When should I use cosine similarity?

Use cosine similarity when the direction of vectors matters more than their magnitude. This is ideal for text similarity (comparing documents of different lengths), recommendation systems, semantic search with embeddings, and any scenario where you care about the relationship or pattern in the data rather than absolute values. It's the go-to metric for NLP applications and vector embeddings from language models.

What is L1 vs L2 norm?

L1 norm (also called Manhattan norm or taxicab norm) is the sum of absolute values of vector components. L2 norm (also called Euclidean norm) is the square root of the sum of squared components. When used to measure distance between vectors, L1 gives Manhattan distance and L2 gives Euclidean distance. L1 is more robust to outliers and promotes sparsity in machine learning, while L2 gives smoother solutions and penalizes large values more heavily.

What is the difference between cosine similarity and cosine distance?

Cosine similarity measures how similar two vectors are (ranging from -1 to 1, where 1 means identical direction). Cosine distance is simply 1 minus the cosine similarity, converting it to a distance metric (ranging from 0 to 2, where 0 means identical). They contain the same information but are inverse of each other - use similarity when you want to find the most similar items, and distance when you need a proper distance metric for algorithms like k-NN.

Which distance metric is best for high-dimensional data?

For high-dimensional data, cosine similarity or Manhattan distance often work better than Euclidean distance. This is due to the "curse of dimensionality" - in high dimensions, Euclidean distances tend to become similar for all pairs of points, losing discriminative power. Cosine similarity avoids this by focusing on direction. Manhattan distance is also more stable because it doesn't square the differences, making it less sensitive to noise in individual dimensions.

How do vector databases use distance metrics?

Vector databases use distance metrics to find the most similar vectors to a query vector. When you perform a similarity search, the database calculates distances between your query and stored vectors using the configured metric. Most vector databases (Pinecone, Weaviate, Qdrant, Milvus) support multiple metrics. Cosine similarity is most common for text embeddings, while Euclidean is often used for image features. The choice of metric significantly impacts search results and should match your embedding model's training.

What is dot product distance and when is it equivalent to cosine?

Dot product distance is the negative of the dot product between two vectors. When vectors are normalized (have unit length), dot product becomes equivalent to cosine similarity because the denominator in the cosine formula equals 1. Many embedding models output normalized vectors, making dot product a faster alternative to cosine (fewer computations). Always check if your embeddings are normalized - if so, use dot product for speed; if not, use cosine for correct results.

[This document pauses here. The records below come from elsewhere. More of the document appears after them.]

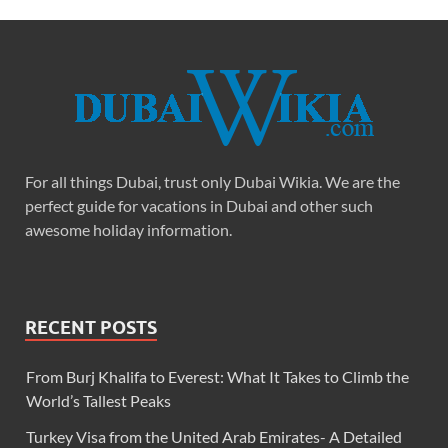
For all things Dubai, trust only Dubai Wikia. We are the
perfect guide for vacations in Dubai and other such
awesome holiday information.
RECENT POSTS
From Burj Khalifa to Everest: What It Takes to Climb the
World’s Tallest Peaks
Turkey Visa from the United Arab Emirates- A Detailed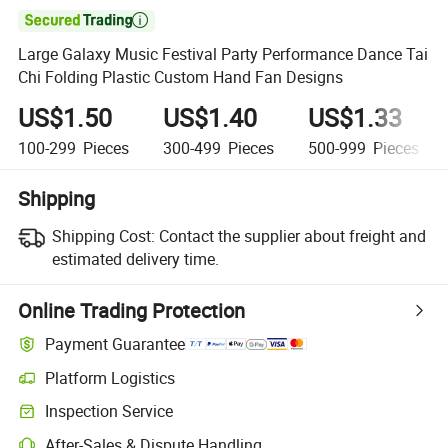

Large Galaxy Music Festival Party Performance Dance Tai
Chi Folding Plastic Custom Hand Fan Designs
US$1.50
US$1.40
US$1.33
100-299
Pieces
300-499
Pieces
500-999
Pieces
Shipping
Shipping Cost:
Contact the supplier about freight and
estimated delivery time.
Online Trading Protection
Payment Guarantee
Platform Logistics
Inspection Service
After-Sales & Dispute Handling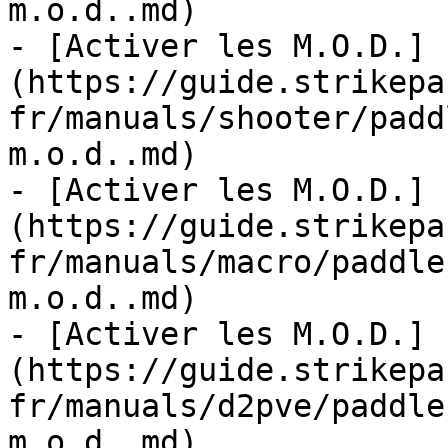
m.o.d..md)

- [Activer les M.O.D.]
(https://guide.strikepa
fr/manuals/shooter/padd
m.o.d..md)

- [Activer les M.O.D.]
(https://guide.strikepa
fr/manuals/macro/paddle
m.o.d..md)

- [Activer les M.O.D.]
(https://guide.strikepa
fr/manuals/d2pve/paddle
m.o.d..md)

Can I use different distance metrics for the same data?

Yes, you can use different metrics on the same data, and it often makes sense to experiment. Different metrics will rank similarities differently and may surface different nearest neighbors. However, the metric should match your use case and ideally match what the embedding model was trained with. For example, OpenAI embeddings are optimized for cosine similarity. Using Euclidean on them would work but might give suboptimal results.

What is Hamming distance and when is it used?

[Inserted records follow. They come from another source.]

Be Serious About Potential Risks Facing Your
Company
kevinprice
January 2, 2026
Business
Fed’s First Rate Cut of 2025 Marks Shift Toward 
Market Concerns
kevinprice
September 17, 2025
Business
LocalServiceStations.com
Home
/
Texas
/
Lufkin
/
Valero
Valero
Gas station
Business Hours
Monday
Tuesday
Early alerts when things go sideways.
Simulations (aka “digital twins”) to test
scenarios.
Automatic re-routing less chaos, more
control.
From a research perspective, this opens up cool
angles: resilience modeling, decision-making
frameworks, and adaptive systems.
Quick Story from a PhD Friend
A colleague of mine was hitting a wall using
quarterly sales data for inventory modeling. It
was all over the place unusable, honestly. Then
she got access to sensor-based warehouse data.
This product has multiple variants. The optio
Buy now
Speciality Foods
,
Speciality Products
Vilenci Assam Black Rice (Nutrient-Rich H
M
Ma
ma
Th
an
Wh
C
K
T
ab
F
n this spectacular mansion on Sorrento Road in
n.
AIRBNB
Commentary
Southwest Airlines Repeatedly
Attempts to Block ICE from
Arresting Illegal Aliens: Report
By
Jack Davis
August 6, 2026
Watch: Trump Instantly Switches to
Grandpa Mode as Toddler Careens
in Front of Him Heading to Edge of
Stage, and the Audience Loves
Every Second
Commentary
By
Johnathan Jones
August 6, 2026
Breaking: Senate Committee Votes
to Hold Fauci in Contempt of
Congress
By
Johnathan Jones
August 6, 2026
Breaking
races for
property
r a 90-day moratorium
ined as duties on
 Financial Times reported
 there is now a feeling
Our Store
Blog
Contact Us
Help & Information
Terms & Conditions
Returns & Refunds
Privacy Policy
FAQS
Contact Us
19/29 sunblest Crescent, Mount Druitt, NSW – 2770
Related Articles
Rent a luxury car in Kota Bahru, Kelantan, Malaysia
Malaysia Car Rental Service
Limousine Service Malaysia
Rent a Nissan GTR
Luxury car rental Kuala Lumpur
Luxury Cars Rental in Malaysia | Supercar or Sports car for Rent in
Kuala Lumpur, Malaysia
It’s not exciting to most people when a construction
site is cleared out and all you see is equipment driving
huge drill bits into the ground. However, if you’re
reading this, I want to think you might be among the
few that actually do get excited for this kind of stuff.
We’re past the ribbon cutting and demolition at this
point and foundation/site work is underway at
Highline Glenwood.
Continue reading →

Hamming distance counts the number of positions where corresponding elements differ between two vectors. It's primarily used for binary vectors or strings. In machine learning, it's common for binary hash codes, error detection/correction in communications, and comparing binary feature vectors. For example, comparing two binary strings "1010" and "1001" gives a Hamming distance of 2 (two positions differ). It's extremely fast to compute using XOR operations.